Is it possible to monkeypatch all objects of a class regardless of initialisation method?-CodePudding

I'm testing some code that manipulates data using pandas, and I want to avoid writing out the data during tests.

Let's say my code in a file name module.py is this:

import pandas as pd
import dask.dataframe as dd

def do_stuff() -> None:

    df = pd.DataFrame({'a': [1, 2, 3], 'b': [1, 2, 3]})
    another_df = df.pivot_table(values='a', index='b')
    yet_another_df = another_df.groupby('b').sum()

    another_df.to_csv('data.csv')
    yet_another_df.to_csv('more_data.csv')

I want to intercept all these individual "to_csv" methods, so that tests ran don't write out data.

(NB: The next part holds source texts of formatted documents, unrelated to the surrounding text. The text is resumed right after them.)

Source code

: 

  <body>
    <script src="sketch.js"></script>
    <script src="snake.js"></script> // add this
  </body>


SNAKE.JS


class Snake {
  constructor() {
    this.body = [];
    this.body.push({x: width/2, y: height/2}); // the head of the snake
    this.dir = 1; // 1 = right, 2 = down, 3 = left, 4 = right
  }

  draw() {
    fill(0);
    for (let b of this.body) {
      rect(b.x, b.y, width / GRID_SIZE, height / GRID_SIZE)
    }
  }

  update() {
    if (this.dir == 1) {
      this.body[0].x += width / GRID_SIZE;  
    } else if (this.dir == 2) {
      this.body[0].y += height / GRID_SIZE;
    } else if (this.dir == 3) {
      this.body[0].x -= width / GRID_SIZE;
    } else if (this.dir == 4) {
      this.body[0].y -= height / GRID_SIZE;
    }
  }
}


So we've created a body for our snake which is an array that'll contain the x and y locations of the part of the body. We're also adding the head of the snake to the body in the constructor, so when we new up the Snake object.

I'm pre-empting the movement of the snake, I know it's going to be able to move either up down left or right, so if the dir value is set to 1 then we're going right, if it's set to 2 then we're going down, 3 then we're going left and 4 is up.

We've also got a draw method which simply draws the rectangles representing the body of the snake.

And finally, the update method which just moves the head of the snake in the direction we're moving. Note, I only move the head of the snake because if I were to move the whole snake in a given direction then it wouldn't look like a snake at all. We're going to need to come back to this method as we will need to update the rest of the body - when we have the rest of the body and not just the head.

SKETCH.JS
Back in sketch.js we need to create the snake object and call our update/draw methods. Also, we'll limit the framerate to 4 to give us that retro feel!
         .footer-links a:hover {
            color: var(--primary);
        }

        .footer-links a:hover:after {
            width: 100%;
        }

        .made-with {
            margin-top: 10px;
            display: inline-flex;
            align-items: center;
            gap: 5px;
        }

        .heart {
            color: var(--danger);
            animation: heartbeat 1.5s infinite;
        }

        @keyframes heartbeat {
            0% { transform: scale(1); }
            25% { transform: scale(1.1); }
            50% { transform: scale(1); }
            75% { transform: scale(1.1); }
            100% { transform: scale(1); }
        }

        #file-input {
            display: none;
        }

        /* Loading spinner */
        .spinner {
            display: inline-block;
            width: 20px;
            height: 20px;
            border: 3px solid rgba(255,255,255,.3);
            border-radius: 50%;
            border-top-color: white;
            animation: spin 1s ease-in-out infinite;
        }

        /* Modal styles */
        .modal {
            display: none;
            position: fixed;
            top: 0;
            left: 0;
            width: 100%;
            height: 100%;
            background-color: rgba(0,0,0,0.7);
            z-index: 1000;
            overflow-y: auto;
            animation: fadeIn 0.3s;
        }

My first thought was to try something like this with pytest:

import module

class NonWritingDataFrame(pd.DataFrame):
    def to_csv(self, *args, **kwargs):
      pass

def test_do_stuff_returns_nothing(monkeypatch):
    monkeypatch.settattr(module, 'pd.DataFrame', NonWritingDataFrame)
    actual = module.do_stuff()
    assert actual is None

But sadly this doesn't work - it might for the first "df" variable (I'm not actually sure if it does) but the another_df and yet_another_df are returned by other pandas methods, and not from the "module" module, so are normal pandas DataFrames and not my special NonWritingDataFrame object.

My question is, is there a neat way to replace all pandas DataFrame "to_csv" calls, regardless of the method used to define the DataFrame?

CodePudding user response：

If you want to replace all references of to_csv(), one option is to take advantage of python's import mechanism.

A package will only get imported once, and subsequent calls will utilize the existing reference. So modifying to_csv() before you import module will give you the desired result --

import pandas
pandas.DataFrame.to_csv = lambda x: print("monkeypatched")

import module